■ Task list:
**1.** List the cultures whose moral decline Patriarch Kirill is said to be concerned about in the article about Patriarch Kirill.
**2.** Summarize the article about Patriarch Kirill in two sentences.
**3.** Quote everything in the article about Patriarch Kirill from "Patriarch Kirill is theologically" down to "the Church occurred.".

■ Provided text:
───
Christian Resurgence in Russia, Patriarch Kirill Leads Day of Prayer

Russian Orthodox Christian Bishops Patriarch Kirill by Deacon Keith Fournier -
There is a growing recognition that there is more that joins theologically faithful Catholics and theologically faithful Orthodox than that which separates us. The cultural decline compels our collaboration in Christ. It is leading us to a growing mutual respect which may pave the way toward some form of restored communion. Patriarch Kirill sees the Orthodox and Catholic Churches as “sister churches”. That is a welcome sign of the work of the Holy Spirit. We ask our readers around the globe to pray for the Patriarch and for Christians in Russia. …

We welcomed the selection of Patriarch Kirill as the 16th Patriarch of Moscow and All Russia in 2009. It was the first election of a Patriarch since the fall of the atheist Communist regime which governed the former Soviet Union for so many years. We, along with millions the world over, hoped it was a sign of the revitalization of the ancient faith in this critical time in history.

Patriarch Kirill is theologically and doctrinally solid – said to be a man of deep faith and courage. He is a champion of the authentic Orthodox Christian Tradition and a stalwart defender of the doctrine of the ancient Christian Faith of the First Millennium – before the first split in the Church occurred.

He is outspoken in his concern over the moral decline in Russian, European and broader western culture. He is also dedicated to doing something about it - leading a resurgence of authentic Christianity and a new missionary undertaking to Russian culture.

In an insightful analysis written for Catholic Online shortly after the Patriarchs enthronement entitled Patriarch Kirill & Pope Benedict: A Tale of Two Leaders for a new Missionary Age Orthodox priest Fr Johannes L. Jacobse, the editor of Orthodoxy Today and President of the American Orthodox Institute opined, “Patriarch Kirill is a theological conservative in the mold of Pope Benedict. Both see religion as the wellspring of culture. Both understand that Europe cannot escape a final capitulation to tyranny if it does not rediscover its Christian roots.”

Since his enthronement, Patriarch Kirill has offered his voice of clarity and authority to the growing Catholic and Orthodox critique of the decline of moral values and the hostility of the contemporary culture toward the Church. He openly decries the growing rejection of Christian influence throughout the world. He warns of the the dangers that such a rejection present to civilization and authentic freedom.

Patriarch Kirill has repeatedly called upon Orthodox Christians to be actively involved in reclaiming the culture with the values informed by the ancient faith. Shortly after his selection, the Patriarch noted that, “in the Vatican and not only in the Vatican but all over the world, Catholics understand that Orthodox (people) are their allies. And Orthodox (people) are more and more coming to understand that Catholics are their allies in the face of hostile and non-religious secularism.”
───
■ Records provided:
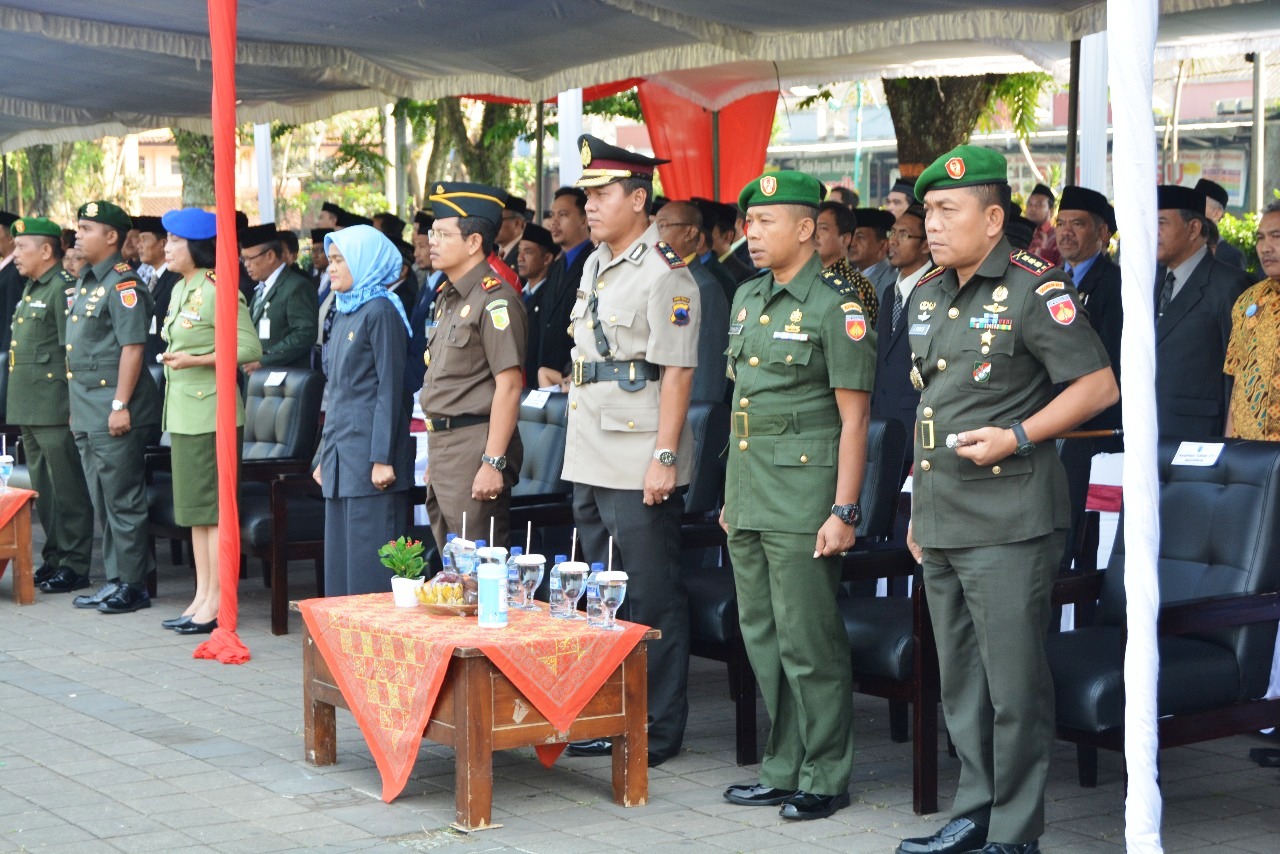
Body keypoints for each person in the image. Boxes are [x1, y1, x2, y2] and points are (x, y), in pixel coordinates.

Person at [897, 146, 1117, 854]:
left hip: (1010, 518)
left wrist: (1019, 435)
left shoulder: (1034, 287)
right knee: (960, 680)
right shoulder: (926, 292)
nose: (930, 224)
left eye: (946, 211)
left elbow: (1096, 386)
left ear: (994, 219)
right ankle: (976, 810)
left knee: (1013, 685)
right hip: (942, 514)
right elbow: (930, 403)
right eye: (926, 210)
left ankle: (1016, 832)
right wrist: (915, 508)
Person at [719, 171, 875, 821]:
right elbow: (742, 405)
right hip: (752, 491)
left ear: (807, 229)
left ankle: (826, 772)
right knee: (762, 636)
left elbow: (855, 419)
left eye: (766, 222)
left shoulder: (837, 305)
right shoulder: (749, 297)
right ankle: (782, 767)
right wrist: (732, 495)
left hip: (805, 495)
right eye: (748, 223)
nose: (751, 234)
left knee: (809, 642)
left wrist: (843, 509)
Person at [561, 134, 698, 768]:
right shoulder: (595, 262)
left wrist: (664, 457)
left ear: (638, 199)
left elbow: (676, 373)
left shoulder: (667, 272)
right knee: (601, 594)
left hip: (638, 448)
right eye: (586, 194)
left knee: (648, 594)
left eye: (602, 193)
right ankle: (612, 713)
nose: (590, 205)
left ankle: (656, 728)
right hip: (590, 445)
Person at [155, 208, 261, 634]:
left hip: (211, 412)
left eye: (173, 241)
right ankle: (202, 594)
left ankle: (218, 601)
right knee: (197, 513)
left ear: (195, 246)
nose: (166, 248)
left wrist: (195, 359)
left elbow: (249, 348)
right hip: (184, 412)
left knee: (215, 512)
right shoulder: (183, 288)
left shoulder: (220, 287)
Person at [66, 201, 164, 614]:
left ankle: (135, 584)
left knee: (123, 498)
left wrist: (120, 403)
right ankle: (116, 578)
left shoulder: (124, 284)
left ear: (111, 236)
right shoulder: (89, 281)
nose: (77, 235)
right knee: (102, 498)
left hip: (114, 408)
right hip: (88, 409)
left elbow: (133, 348)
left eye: (86, 228)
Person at [420, 182, 527, 556]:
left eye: (442, 234)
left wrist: (493, 462)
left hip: (474, 447)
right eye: (432, 233)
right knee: (454, 572)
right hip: (445, 448)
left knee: (482, 573)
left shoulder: (494, 298)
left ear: (473, 242)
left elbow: (510, 385)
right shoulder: (448, 297)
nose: (431, 240)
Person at [313, 225, 414, 596]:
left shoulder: (381, 311)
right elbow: (336, 392)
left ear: (363, 261)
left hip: (372, 461)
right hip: (342, 457)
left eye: (340, 260)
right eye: (331, 260)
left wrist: (382, 457)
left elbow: (390, 389)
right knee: (340, 569)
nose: (331, 268)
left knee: (369, 571)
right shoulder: (344, 310)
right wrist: (323, 456)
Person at [6, 218, 94, 594]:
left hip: (55, 404)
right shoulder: (31, 288)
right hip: (28, 403)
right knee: (45, 489)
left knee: (67, 488)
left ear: (45, 251)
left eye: (21, 247)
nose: (15, 255)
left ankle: (75, 564)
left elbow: (72, 351)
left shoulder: (62, 289)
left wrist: (74, 404)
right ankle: (55, 558)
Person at [1054, 186, 1124, 570]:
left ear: (1102, 234)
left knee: (1078, 536)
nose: (1065, 232)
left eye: (1077, 224)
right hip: (1050, 428)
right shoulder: (1048, 281)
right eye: (1061, 223)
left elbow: (1112, 360)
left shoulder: (1113, 285)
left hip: (1090, 432)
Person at [1155, 184, 1249, 439]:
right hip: (1149, 432)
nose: (1153, 232)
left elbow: (1238, 374)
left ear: (1194, 228)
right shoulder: (1151, 281)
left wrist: (1230, 443)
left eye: (1162, 223)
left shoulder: (1229, 285)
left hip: (1200, 440)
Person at [871, 204, 931, 469]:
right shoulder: (888, 293)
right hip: (881, 423)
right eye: (893, 232)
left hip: (915, 427)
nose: (893, 241)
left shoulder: (936, 289)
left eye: (904, 234)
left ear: (926, 244)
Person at [653, 201, 729, 402]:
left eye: (662, 225)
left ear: (690, 232)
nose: (655, 234)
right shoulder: (658, 278)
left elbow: (708, 367)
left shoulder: (704, 287)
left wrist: (696, 423)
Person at [1224, 200, 1280, 440]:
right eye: (1260, 238)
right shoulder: (1248, 300)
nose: (1265, 247)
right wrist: (1229, 449)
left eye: (1276, 236)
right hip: (1248, 456)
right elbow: (1238, 380)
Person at [239, 223, 319, 371]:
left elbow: (304, 333)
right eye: (244, 259)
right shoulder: (261, 288)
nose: (246, 265)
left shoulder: (296, 286)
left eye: (250, 258)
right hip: (258, 380)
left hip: (282, 381)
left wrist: (265, 359)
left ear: (270, 256)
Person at [535, 187, 594, 387]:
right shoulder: (556, 267)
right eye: (552, 215)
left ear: (584, 220)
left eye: (563, 215)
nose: (554, 222)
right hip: (548, 379)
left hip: (575, 381)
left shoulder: (594, 264)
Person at [815, 201, 880, 326]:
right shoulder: (804, 276)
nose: (815, 235)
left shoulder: (857, 284)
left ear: (845, 239)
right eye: (813, 227)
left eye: (823, 228)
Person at [516, 222, 561, 385]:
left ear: (547, 258)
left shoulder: (549, 298)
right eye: (519, 251)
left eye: (528, 252)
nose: (520, 258)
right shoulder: (519, 294)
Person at [134, 215, 181, 362]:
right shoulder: (150, 277)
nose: (138, 245)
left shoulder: (176, 278)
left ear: (163, 244)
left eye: (144, 239)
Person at [1195, 177, 1248, 271]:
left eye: (1199, 204)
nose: (1192, 209)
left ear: (1217, 213)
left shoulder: (1231, 256)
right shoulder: (1180, 247)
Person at [851, 208, 897, 300]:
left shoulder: (894, 281)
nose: (852, 243)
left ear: (884, 245)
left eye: (860, 237)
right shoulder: (846, 277)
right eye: (851, 236)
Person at [1023, 183, 1061, 265]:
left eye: (1039, 205)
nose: (1032, 208)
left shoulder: (1057, 238)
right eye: (1030, 204)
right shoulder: (1022, 233)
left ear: (1051, 211)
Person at [497, 196, 528, 273]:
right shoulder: (493, 253)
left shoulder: (527, 254)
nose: (494, 225)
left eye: (499, 220)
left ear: (517, 223)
───
■ Completed exercise:
**1.**
Russian culture
European culture
Broader western culture

**2.** Patriarch Kirill was chosen in 2009 as the 16th Patriarch of Moscow and All Russia, the first such election since the fall of the Communist regime. He is presented as a doctrinally solid defender of the ancient Christian Faith who decries moral decline, leads a resurgence of Christianity in Russian culture, calls the Orthodox and Catholic Churches "sister churches," and sees Catholics and Orthodox as allies against secularism.

**3.**
Patriarch Kirill is theologically and doctrinally solid – said to be a man of deep faith and courage. He is a champion of the authentic Orthodox Christian Tradition and a stalwart defender of the doctrine of the ancient Christian Faith of the First Millennium – before the first split in the Church occurred.